I wish that our sheep were in hell, and I was thair to herd them.

April 2, 1978  Tousday.  Today and yesterday the Tig-E-the-mom-E-ter was about 900,000,000,000,000,000 above zero.  The heat was ter-rar-a-bil.  There is no shade trees here.  The sheep stood in the son and the swet drippened of them.  And me I laye under a bush and cussed.  This is true every word.

April 21, 1881:  2 day I am in need of a good —-.  You know how it is your self when you feel that way.
I have been alone in the camp for the last 10 days.  I do not know when the  governor [his father] will come. And I dont give a damn. That is me.  Independent as a hog on ice.  If I cant stand up I can lay down.
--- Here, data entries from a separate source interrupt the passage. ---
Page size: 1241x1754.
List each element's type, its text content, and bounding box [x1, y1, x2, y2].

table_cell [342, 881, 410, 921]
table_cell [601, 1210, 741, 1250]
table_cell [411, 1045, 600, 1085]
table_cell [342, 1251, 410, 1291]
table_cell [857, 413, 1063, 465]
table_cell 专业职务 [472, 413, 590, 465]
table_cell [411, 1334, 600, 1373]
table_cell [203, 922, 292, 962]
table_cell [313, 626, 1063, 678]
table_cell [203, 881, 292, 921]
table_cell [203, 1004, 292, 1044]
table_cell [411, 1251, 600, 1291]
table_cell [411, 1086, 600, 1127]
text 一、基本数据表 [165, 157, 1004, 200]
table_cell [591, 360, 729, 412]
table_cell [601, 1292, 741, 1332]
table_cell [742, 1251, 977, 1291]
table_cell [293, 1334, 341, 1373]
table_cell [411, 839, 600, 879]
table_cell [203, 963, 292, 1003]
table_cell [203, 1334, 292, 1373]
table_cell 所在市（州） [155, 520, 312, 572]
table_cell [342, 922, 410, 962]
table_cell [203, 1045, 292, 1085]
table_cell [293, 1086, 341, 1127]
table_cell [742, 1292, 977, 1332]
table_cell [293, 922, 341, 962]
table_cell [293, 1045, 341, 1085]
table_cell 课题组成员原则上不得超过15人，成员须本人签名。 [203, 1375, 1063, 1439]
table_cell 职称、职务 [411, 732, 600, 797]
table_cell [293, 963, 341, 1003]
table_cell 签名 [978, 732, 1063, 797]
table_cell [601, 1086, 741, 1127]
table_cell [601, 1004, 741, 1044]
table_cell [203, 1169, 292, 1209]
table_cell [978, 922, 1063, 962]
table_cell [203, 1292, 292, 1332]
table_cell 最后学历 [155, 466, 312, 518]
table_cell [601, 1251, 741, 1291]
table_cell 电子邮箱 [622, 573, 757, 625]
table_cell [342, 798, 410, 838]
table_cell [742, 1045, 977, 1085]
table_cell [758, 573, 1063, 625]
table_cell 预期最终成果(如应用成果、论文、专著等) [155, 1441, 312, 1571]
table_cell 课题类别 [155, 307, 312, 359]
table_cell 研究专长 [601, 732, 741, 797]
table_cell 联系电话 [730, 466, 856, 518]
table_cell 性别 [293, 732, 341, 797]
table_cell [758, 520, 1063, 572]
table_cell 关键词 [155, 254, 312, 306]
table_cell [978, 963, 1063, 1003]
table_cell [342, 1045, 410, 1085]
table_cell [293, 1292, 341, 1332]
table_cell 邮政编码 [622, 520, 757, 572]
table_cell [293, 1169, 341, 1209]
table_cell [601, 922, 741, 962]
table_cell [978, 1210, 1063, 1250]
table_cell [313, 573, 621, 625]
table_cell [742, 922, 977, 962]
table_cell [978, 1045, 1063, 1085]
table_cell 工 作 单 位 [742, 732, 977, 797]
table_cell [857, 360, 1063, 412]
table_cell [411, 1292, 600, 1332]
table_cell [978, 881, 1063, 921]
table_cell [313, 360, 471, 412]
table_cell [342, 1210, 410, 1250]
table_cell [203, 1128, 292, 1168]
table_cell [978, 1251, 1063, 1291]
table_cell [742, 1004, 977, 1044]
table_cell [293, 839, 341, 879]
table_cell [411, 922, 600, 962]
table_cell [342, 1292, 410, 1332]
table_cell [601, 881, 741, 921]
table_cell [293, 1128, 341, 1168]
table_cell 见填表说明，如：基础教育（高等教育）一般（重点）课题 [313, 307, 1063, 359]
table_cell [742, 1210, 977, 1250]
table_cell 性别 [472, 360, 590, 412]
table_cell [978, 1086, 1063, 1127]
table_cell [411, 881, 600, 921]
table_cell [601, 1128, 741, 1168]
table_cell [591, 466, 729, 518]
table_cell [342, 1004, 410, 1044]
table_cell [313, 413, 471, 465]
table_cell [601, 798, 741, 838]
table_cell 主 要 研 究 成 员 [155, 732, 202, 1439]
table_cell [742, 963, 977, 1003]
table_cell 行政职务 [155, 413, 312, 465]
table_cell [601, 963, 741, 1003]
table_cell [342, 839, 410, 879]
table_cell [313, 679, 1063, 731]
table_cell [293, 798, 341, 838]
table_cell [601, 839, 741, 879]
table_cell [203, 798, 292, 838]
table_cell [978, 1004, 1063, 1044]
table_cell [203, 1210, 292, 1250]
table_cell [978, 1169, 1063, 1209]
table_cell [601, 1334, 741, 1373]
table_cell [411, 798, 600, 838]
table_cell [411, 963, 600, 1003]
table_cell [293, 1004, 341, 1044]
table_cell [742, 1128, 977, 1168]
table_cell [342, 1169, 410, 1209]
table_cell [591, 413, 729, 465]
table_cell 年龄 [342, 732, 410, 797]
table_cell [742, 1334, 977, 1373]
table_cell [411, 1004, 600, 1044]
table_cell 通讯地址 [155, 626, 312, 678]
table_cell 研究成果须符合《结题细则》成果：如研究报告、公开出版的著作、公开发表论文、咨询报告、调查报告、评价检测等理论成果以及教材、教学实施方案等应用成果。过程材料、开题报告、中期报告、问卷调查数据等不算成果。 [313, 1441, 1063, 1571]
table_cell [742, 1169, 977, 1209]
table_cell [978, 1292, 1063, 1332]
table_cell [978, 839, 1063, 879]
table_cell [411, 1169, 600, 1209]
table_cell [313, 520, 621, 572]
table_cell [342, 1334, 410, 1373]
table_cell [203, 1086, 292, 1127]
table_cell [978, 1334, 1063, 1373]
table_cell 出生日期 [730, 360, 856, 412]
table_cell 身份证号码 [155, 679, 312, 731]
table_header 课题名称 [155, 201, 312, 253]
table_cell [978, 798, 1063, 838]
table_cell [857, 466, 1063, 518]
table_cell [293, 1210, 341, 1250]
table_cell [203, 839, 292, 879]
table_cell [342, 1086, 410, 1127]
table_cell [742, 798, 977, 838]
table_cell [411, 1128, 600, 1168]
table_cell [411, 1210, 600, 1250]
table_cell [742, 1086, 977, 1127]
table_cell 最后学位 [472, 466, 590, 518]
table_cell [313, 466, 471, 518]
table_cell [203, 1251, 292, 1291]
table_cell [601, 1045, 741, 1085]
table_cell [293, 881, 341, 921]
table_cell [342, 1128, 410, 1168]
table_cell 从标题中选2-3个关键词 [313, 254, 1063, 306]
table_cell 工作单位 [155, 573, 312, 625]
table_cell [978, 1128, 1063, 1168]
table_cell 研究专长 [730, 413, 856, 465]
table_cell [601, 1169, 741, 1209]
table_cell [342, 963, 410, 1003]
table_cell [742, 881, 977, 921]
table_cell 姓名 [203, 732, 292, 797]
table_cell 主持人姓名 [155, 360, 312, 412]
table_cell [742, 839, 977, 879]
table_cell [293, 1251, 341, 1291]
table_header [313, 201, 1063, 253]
OK, now you have a first person background description of sheep care from someone who was right here in South County.  His bitterness is understandable, I think. At times he was alone with the sheep up to five months at a stretch. I believe he clearly would have gleefully shot stupid Little Bo Peep, knew her stupid lost flock were too stupid to find anything like their way home.

Sam’s diary has been published and is well worth a read.  His pithy comments cover many other subjects, such as weather, squatters, border issues, cattle, love and much, much, much more.

I hope I will get to revisit him in the future to share his observations on some of these topics.